Be specific

I hate vague, meaningless movie titles. Inception, Defiance, Out of Sight, Conviction. I don’t want a movie title that makes me ask, “Is that the one about….or is it the other, similarly-titled one about something else?”

A great title is specific and particular and probably can’t get past focus groups. A great title identifies the movie; for good or ill, you won’t be mistaking it for another movie (except for that time I went to the video store for Edward Scissorhands and came home with Ed Wood).

Proper nouns really work in movie titles. Saving Private Ryan. Schindler’s List. What’s Eating Gilbert Grape? The Outlaw Josey Wales. Erin Brockovich is a great title because you definitely don’t mix it up with anything else, but of course, Hollywood thinks women are icky, so Betty Anne Waters gets renamed Conviction. Which might be the movie about dreams with Leonardo DiCaprio, or it might be the movie about adultery with Diane Lane. Or some other movie.

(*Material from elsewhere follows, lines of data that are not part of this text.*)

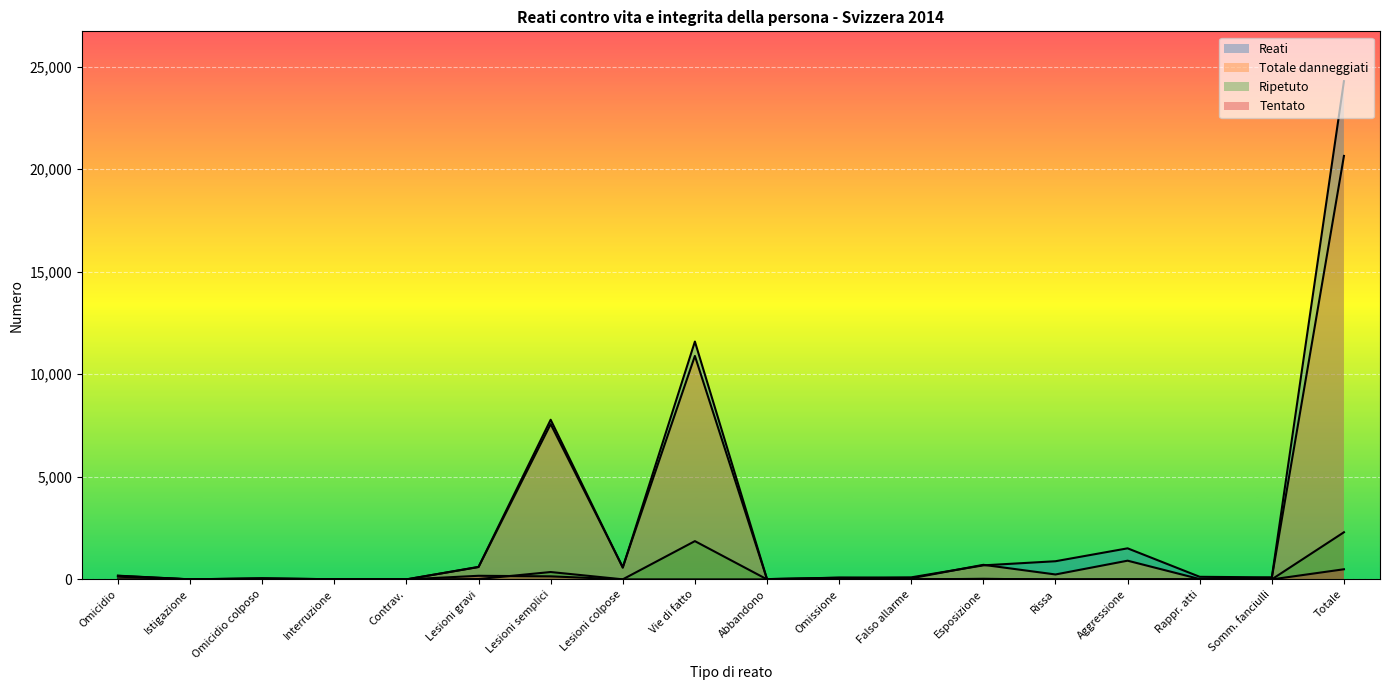

Reading left to right, extract all data points from this chart.

Reati: 173	2	51	6	1	609	7782	568	11593	13	81	100	684	885	1514	126	98	24286
Totale danneggiati: 181	2	53	5	0	601	7569	600	10892	13	85	53	710	240	912	16	80	20642
Ripetuto: 3	0	0	0	0	16	359	3	1865	2	1	7	24	0	5	10	3	2298
Tentato: 132	2	2	2	0	176	149	1	0	0	0	0	24	0	5	1	0	494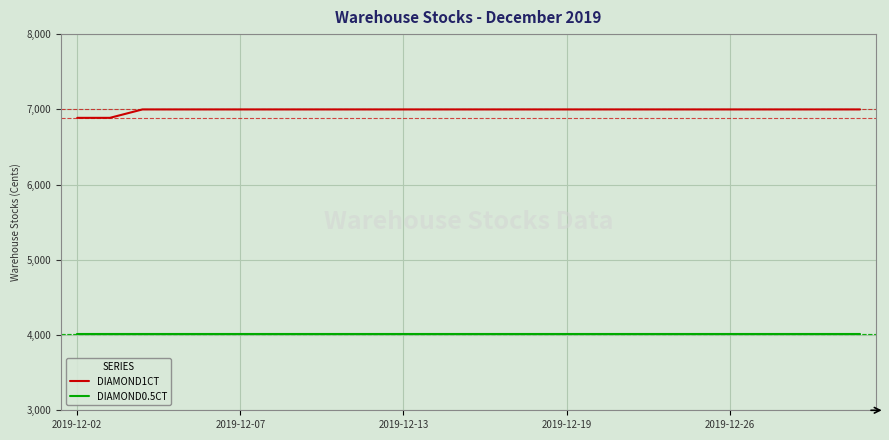

True or false: DIAMOND1CT and DIAMOND0.5CT cross at least once.

False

I would much rather see a marquee with The Assassination of Jesse James by the Coward Robert Ford than Life As We Know It, or You Again, or As Good As Dead. With the first one, I see a filmmaker and production company with the courage to stand behind their film. With the others, I see producers afraid of nouns. If you’re afraid of nouns, you probably aren’t making a very ballsy movie.

2 comments

  1. Dawa Lhamo says:

    But abstract movie titles are so chic! 😉

    Seriously, “The Town”. Sounds like it could be anything. My guess from the title was an M. Night Shyamalan type of movie. 🙂

    Sometimes I like to just go to the movie theatre and see what’s playing, but it’s so difficult to figure out even what genre a movie is by the title anymore. Thank goodness for imdb.

  2. Ellen says:

    I know just what you mean. “Conviction” may very well be a good movie (I’ve yet to see it…), but it’s a terrible title.